Rev. Lora Brandis
A few weeks ago I asked you to reflect on why you choose to come to church. Forty percent of Americans say they go to church weekly, which is probably less than that given that they are self-reporting church attendance. Why do you choose to be one of the self-reported 40 percent? “Why are you here?” I asked those attending the service April 29th.
I didn’t ask so that I could gather statistics for the next strategic plan. I asked because I want to know. I asked because I wanted you to have the chance to take some time in a worship setting to reflect deeply on this question. Why are you here? Not, why you are here in the existential sense of that question. Why, in a culture that increasingly chooses no church, why do you choose to come to church Sunday morning?
First a few statistics, according to my very unscientific survey. From those who turned in their reflections: Thirteen have been attending less than one year. Twenty-four have been attending between one and five years. Eleven between six and ten years. Eighteen between eleven and fifteen years. Four between sixteen and twenty years. Fifteen between twenty-one and twenty-five years. Five between twenty-six and thirty years. Four for more than thirty years. My favorite category is the one with those who reported coming off and on for years = eleven.

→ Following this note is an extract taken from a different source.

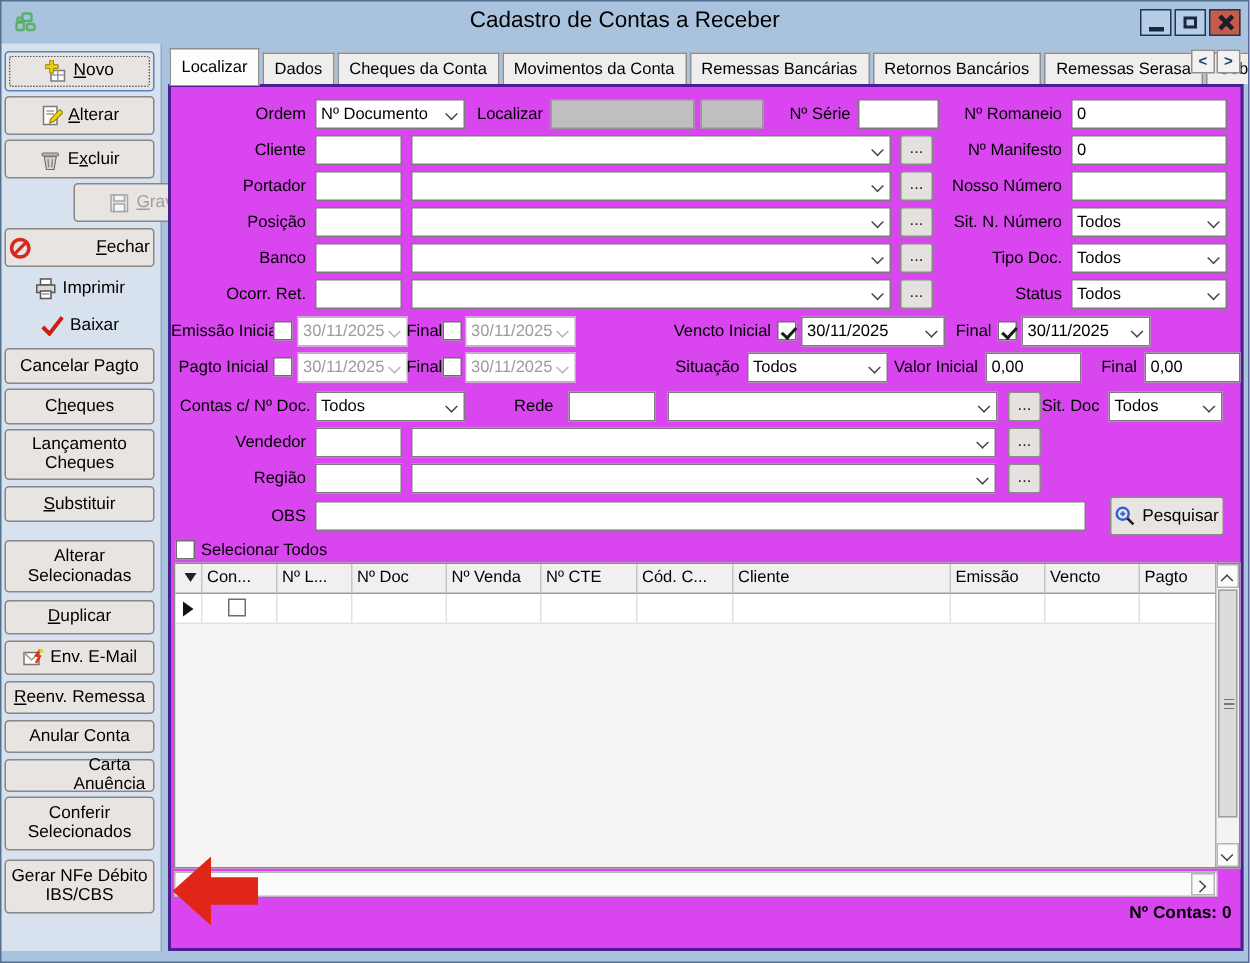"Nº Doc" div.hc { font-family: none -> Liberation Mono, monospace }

What do these numbers mean? Not much probably, without looking at them in the context of other demographics. I was curious. I am much more interested in why people come than how many people come to church. Here are a few of those responses:
- “When I walk up and see Lucy, I know I am welcomed and will learn to cope (with depression) and to love. This church, although I am still a visitor, fills my heart.”
- “I need a weekly influx of UUism and affirmation from my community.”
- “Because this church includes us all. I like that not one person or religion has all the answers.”
- “Horizon was recommended to me by a gentleman at a GALA event. I don’t have many friends in Dallas, and I wanted to see what you guys were about.”
- “To learn and grow with people of different beliefs.”
- “Because someone said they hoped to see me at church today. Feeling known and seen helps overcome the depression that keeps me in bed.”
- “To get re-grounded and centered. To meet welcoming people.”
- “Looking for connection and spiritual growth for myself and my children.”
There is one statistic that I think holds true for churches. It is often reported that if someone does not fully engage in the life of the congregation in their first three years of attendance they won’t stay. To those of you who have been attending less than one year, I would like to say, “please stay.” Whether you become a voting member or not. Whether you become one of those who report coming “off and on” for years. Please stay. Please stay – not because we need you – but because from reading all of the responses I think it’s safe to assume that you need us.
Choose church in a time when so many are choosing no church. Choose community. Choose to cope with your life as it is. Choose love. Choose church.